The PPP forms an undeniable constituent of any discourse about Pakistani politics. Having shared power for three decades, the PPP still rules over hearts of millions of jiyalas who aspire to see Pakistan prosper with their beloved leaders at its helm. Various shortcomings exhibited by the last tenure of the PPP’s federal leadership as well as an unexpected upsurge in the popularity of Imran Khan and his party manifesto had shrunken the vote bank of the PPP in the 2013 polls to districts in only the Sindh province. Nevertheless, Bilawal seems more determined than ever to break his party image of being Sindh-centric, and wishes instead to represent all of Pakistan, in keeping with the original national dynamic of the PPP. Dynasty politics is a curse bestowed on the post-World War Asia, where leadership has not switched many hands in the last 70 years. Writing closer to home, all prominent political parties in Pakistan are micromanaged by family members of the presiding leader, waiting for their own succession to the post. Nevertheless, it should also be considered that this tenacity of dynastic politics persists not only here but also in almost all Asian democracies. It was only in May 2014 that the Nehru-Gandhi dynasty was vanquished in India by another political giant, the BJP. Bangladesh’s government is a throne being contested by Begum Khaleda Zia and Sheikh Hasina Wazed for decades now.

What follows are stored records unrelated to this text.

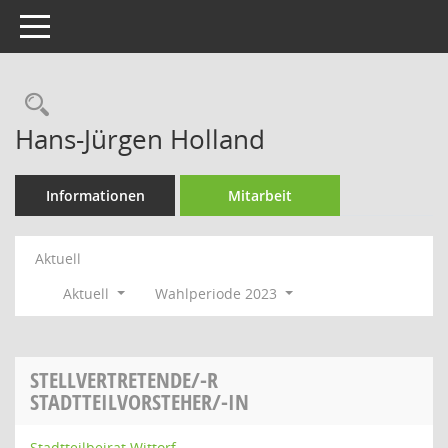
Toggle navigation
Rechercheauswahl
Hans-Jürgen Holland
Informationen
Mitarbeit
Aktuell
Aktuell
Wahlperiode 2023
STELLVERTRETENDE/-R
STADTTEILVORSTEHER/-IN
Stadtteilbeirat Wittorf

Many political theorists continue to debate whether this practice helps in the development of democracy or not, quoting exclusively the part played by status quo as well as political participation. However, no matter how effective these dynamics may or may not be in increasing mass participation in government, their solidified existence cannot be denied. At the time when the PPP’s popularity is at its lowest in Punjab, Bilawal’s resolve to bring back the glory of the PPP using his late mother, Benazir Bhutto, and grandfather, Zulfiqar Ali Bhutto’s name is not a new phenomenon. It should also be noted that the chairperson is not merely relying on badmouthing the people in power and is instead advocating new initiatives. His drive to endorse new ideas and the willingness to take risks, the two attributes that he has largely inherited from his late mother and grandfather, would help him to revive PPP’s outreach from the lower cadre. His commitment towards minorities, ensuring them equal rights, is applauded by many across the country. Bilawal resolves to improve the living conditions of underprivileged farmers, appealing to all Pakistanis to help him realise his dreams of a prosperous future for agriculture. Nevertheless, the PPP needs to be consolidated in a more coherent manner if the leader wishes to perform significantly in the upcoming elections. Bilawal may enjoy loyal encouragement from the PPP’s old supporters, but he needs to incorporate the original manifesto of the PPP — which his grandfather, Zulfiqar Ali Bhutto, introduced when he established the PPP — in the party’s next electoral campaign to ensure there is a national appeal to his message.